I will be working on the track design today on paper. We will run something that is a little more open than we usually run. It looks like we should have a good VTA turnout. It also sounds like alot of our 1/12 scalers will be running too.


----------



## rjvk (Aug 27, 2003)

*SUNDAY*
THE BATTLE CONTINUES!!!


----------



## IndyRC_Racer (Oct 11, 2004)

Weather looks good for the weekend in Indiana. Just heard from Mishawaka and it looks like they should have 6 or so racers heading over. Add that to the Indy Slots racers, Chicago boys, & Ft. Wayne racers and it looks like there should be a very good turn-out in VTA. 

Don't forget that there will be 1/12 scale and Pro 10 cars racing as well.


----------



## sportpak (Dec 23, 2005)

We also have a up and coming indoor rock crawling course. If anyone swings that way, and has it on Spektrum, they can bring the 2.2 along. I think I'll have mine handy for some crawling.

Ben


----------



## rjvk (Aug 27, 2003)

*BRACE YO'SELF!!!*


----------



## rockin_bob13 (Mar 26, 2004)

Big time wrestling meets Trans AM Racing. Hulk-a- Transamania gone wild. I love it. Don't forget, it's a full moon which caused a CRAZY night of racing at Slots. Come get ya some. BC


----------



## Railroader (Jan 2, 2008)

sportpak said:


> We also have a up and coming indoor rock crawling course. *If anyone swings that way,* and has it on Spektrum, they can bring the 2.2 along. I think I'll have mine handy for some crawling.
> 
> Ben


"Not that there's anything wrong with that..."


----------



## sportpak (Dec 23, 2005)

Railroader said:


> "Not that there's anything wrong with that..."

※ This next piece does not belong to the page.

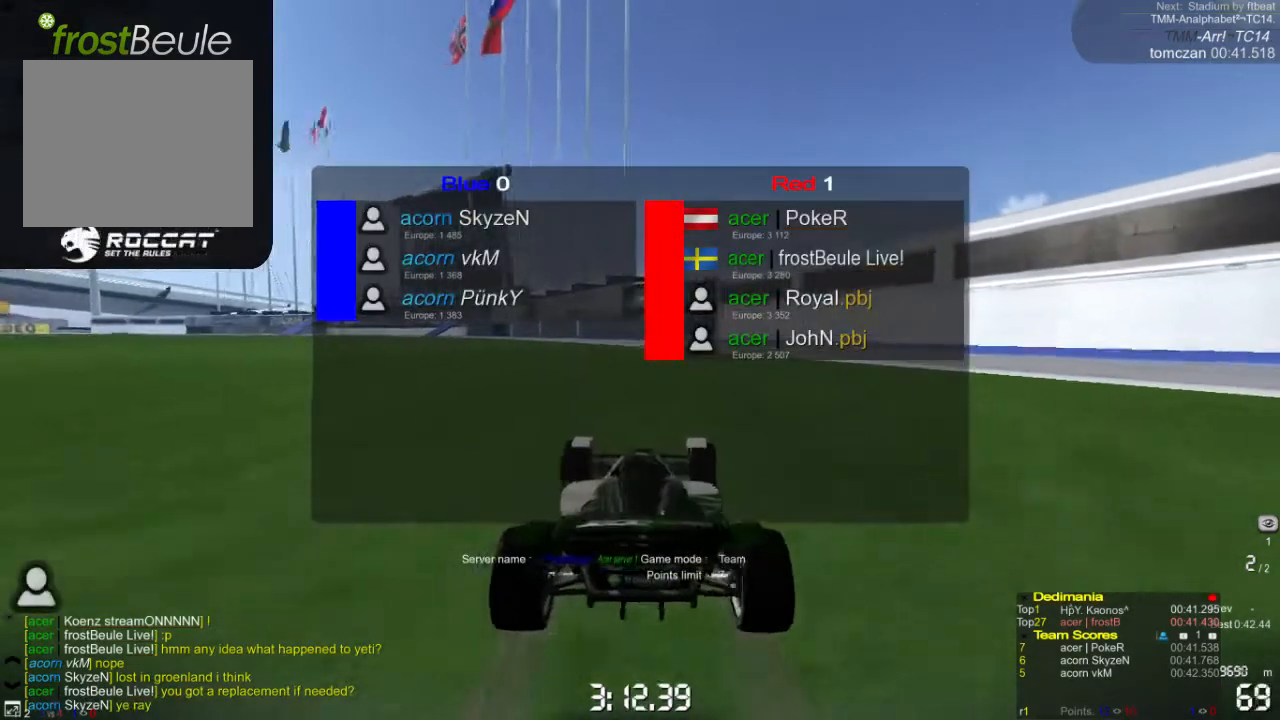
{"buttons": ["A"], "left_stick": "right", "events": [[167, "left_stick", "left"], [400, "left_stick", "right"]]}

It's nice having options.:hat:

It'll be cool seeing all you Slots guys tomorrow.

Ben


----------



## sheath (Jan 1, 1970)

Great day of racing today! The results for the day are up on the results page of the summitrcraceway.com website, or you can just click below...

http://summitrcraceway.com/results/Final Results 12-14-2008.htm

Thanks to everyone in attendance today, especially those that made the trip from out of town.


----------



## rjvk (Aug 27, 2003)

pix from today


----------



## j21moss (Apr 27, 2004)

those Mustang bodies look pretty kewl!! also that 71 or 2 Camero body..


----------



## IndyRC_Racer (Oct 11, 2004)

Great layout, lots of close racing. Thanks to Summit for hosting a very good show. We starting racing at noon and mains were done shortly after 5. 

Had fun and left with a big smile!!


----------



## swtour (Oct 8, 2001)

...looks like you guys had a GREAT VTA crowd - awesome.

Any thoughts to do like 20 cars at once? (That's my goal w/ the VTA class - 20 car mains...LOL)


----------



## rjvk (Aug 27, 2003)

20 cars are possible, especially if you are at outdoor venues. We did a 20 car asphalt race this summer-tons of fun. The 20 car race at the USVTA nats last spring was also awesome, especially since there were 20 very good drivers making for excellent racing.

Sometimes it's hard to do with some of the smaller tracks. It can be hard to get all the cars on the straight for the start!


----------



## ToddFalkowski (Aug 31, 2006)

Yeah, that 20 car main at the VTA Nats was a blast to be a part of! Try it, Joe!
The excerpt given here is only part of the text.